Wednesday, November 18, 2015

Evidence of Subduction During the NeoArchean

Petrogenesis of intermediate volcanic assemblages from the Shebandowan greenstone belt, Superior Province: Evidence for subduction during the Neoarchean




Research on the petrogenesis of andesites and their implications for geodynamic setting are an important facet to understanding controversial tectonic processes during the Archean. The genesis of Archean intermediate volcanic rocks and their relationship to mantle- and crust-derived melts can either support subduction-dominated tectonic processes or plume-crust interactions. This study describes the lithogeochemistry and Nd-isotopic composition of intermediate volcanic assemblages in the Shebandowan greenstone belt of the Wawa-Abitibi terrane that were deposited prior to deformation and tectonic assembly of the Superior Province. The intermediate rocks of the Shebandowan greenstone belt are unique in that they are voluminous, are relatively weakly deformed and are low metamorphic grade, and contain significant amounts of magnesian andesites and adakites.

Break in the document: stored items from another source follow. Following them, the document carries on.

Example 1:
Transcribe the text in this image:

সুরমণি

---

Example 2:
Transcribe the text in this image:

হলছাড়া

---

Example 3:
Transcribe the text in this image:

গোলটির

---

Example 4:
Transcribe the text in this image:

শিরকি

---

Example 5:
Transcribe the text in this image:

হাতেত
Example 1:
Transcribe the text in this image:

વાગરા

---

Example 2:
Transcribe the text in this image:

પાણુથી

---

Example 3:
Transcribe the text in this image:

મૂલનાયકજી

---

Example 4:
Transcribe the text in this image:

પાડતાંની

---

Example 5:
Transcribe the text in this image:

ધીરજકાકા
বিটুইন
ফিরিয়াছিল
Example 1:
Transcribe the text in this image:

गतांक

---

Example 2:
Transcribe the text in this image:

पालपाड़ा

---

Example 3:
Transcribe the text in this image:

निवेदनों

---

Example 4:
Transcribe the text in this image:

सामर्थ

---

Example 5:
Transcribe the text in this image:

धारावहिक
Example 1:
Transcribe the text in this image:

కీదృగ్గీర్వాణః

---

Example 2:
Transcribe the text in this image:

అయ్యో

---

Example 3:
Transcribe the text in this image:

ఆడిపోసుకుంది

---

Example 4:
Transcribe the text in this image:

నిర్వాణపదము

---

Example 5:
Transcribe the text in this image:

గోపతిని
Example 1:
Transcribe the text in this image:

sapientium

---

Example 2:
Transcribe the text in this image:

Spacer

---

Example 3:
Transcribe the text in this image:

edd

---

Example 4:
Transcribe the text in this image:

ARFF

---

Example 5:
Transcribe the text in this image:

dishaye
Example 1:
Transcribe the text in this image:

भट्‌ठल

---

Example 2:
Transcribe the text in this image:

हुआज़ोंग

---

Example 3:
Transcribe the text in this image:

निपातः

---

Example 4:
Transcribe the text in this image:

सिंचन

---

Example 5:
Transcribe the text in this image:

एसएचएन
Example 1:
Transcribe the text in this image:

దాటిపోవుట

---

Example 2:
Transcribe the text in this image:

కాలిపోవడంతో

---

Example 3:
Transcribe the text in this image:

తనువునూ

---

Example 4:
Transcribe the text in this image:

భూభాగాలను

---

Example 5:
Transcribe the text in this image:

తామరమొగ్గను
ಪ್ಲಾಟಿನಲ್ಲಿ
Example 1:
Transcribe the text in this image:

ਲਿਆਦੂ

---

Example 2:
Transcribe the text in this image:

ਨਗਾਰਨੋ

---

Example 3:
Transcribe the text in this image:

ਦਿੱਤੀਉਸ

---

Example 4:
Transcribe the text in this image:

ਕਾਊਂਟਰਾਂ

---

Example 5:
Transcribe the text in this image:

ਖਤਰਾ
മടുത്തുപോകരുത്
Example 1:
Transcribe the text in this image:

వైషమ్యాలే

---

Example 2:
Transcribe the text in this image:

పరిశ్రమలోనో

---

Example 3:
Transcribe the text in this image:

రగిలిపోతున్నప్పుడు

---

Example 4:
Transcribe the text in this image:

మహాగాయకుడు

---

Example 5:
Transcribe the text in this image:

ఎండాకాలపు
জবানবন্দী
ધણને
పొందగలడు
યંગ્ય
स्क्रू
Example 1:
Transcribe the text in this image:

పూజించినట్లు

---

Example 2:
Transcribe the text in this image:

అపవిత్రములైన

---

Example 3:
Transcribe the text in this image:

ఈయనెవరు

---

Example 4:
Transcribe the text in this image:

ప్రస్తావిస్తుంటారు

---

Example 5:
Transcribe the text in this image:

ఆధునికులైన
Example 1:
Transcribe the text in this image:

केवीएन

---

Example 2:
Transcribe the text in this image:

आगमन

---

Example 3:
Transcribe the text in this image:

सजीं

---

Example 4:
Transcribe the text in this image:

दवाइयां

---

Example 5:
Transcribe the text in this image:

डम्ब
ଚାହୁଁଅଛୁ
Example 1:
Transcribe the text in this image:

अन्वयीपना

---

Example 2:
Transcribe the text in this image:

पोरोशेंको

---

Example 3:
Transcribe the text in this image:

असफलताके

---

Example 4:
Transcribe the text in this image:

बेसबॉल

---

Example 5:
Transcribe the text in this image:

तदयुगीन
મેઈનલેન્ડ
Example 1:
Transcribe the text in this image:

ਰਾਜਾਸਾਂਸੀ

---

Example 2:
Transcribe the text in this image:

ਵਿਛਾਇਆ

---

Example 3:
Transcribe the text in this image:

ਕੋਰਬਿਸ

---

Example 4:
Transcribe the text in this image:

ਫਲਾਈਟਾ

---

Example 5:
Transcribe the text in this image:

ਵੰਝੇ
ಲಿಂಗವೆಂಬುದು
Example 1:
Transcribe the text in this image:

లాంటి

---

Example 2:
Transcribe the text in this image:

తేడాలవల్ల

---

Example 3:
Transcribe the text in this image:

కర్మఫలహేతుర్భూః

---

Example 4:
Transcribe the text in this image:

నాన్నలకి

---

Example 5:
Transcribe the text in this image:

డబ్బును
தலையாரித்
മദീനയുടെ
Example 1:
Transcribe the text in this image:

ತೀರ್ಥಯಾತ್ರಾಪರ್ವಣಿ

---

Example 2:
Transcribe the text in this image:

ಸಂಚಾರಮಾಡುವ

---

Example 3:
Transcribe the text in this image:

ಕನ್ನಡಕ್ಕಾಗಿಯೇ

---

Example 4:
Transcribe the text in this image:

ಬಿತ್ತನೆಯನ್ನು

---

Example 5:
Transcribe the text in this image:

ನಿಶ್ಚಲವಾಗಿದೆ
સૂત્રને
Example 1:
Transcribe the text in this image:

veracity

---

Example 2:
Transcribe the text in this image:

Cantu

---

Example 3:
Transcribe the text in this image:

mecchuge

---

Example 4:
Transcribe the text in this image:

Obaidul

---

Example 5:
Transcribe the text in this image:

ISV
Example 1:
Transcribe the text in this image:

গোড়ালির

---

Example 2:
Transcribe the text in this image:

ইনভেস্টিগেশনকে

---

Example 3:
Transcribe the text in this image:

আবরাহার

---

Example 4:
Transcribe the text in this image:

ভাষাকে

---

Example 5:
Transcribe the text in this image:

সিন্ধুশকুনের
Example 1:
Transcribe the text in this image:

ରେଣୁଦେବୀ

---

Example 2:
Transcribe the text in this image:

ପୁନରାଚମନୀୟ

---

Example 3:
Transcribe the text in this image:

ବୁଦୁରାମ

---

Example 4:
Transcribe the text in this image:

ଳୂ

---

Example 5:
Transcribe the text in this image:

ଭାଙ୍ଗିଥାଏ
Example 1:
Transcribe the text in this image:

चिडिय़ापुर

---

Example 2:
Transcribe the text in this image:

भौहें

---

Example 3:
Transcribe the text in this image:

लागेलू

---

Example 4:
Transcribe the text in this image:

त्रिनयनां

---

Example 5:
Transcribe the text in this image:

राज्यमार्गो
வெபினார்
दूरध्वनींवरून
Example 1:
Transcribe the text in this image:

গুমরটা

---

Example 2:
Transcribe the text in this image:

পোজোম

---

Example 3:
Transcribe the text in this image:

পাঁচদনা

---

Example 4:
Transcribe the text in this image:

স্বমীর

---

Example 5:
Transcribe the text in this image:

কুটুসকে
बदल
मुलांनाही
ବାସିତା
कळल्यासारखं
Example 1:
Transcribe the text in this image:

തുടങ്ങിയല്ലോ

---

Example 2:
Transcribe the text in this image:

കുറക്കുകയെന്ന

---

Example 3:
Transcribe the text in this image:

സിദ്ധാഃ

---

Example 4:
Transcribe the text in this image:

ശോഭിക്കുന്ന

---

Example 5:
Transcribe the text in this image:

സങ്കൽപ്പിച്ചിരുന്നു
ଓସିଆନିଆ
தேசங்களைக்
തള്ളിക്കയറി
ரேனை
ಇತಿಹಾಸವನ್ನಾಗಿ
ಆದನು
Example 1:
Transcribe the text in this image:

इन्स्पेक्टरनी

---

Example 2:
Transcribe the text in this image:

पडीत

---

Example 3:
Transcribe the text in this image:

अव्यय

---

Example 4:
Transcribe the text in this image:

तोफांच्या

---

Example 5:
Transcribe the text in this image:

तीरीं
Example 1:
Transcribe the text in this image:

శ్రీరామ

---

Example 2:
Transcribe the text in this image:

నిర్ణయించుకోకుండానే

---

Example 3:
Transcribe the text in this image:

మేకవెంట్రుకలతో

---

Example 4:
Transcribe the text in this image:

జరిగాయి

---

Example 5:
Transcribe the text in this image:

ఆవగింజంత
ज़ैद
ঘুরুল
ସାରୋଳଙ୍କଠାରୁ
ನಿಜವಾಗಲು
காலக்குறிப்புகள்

The major and trace element geochemistry of the intermediate assemblages share many of the geochemical characteristics of modern volcanic and continental arcs. These features include enriched Th/Nb and Th/La ratios, steeply dipping rare earth patterns, and pronounced negative Ti and Nb anomalies on primitive mantle-normalized diagrams. Additionally, these rocks also contain distinct positive Pb and Cs anomalies without evidence of major mobility of these elements during secondary processes. Neodymium isotopic analyses indicate the interaction with older crust and show good correlations with evolved Nd-isotopic values with other crustal contamination proxies such as Th/Ce and Ti/Sc ratios. Modelling mixing and assimilation-fractional crystallization interactions between plume-derived and crustal melts reveal that plume-crust interactions cannot explain the compositional array obtained from the intermediate rocks in the Shebandowan greenstone belt.

A compilation of U-Pb geochronology for the Shebandowan greenstone belt reveals that tholeiitic/komatiite dominated strata are slightly older than the intermediate-dominated strata. Given that these domains are structurally separated, it is very likely that the Shebandowan greenstone belt was formed in two different geodynamic settings. These different geodynamic settings have important implications for the metallogeny of the belt and explain the relative enrichment of Au and Ni-Cu mineralization in the Shebandowan greenstone belt relative to other ca. 2720 Ma assemblages in the Wawa-Abitibi terrane.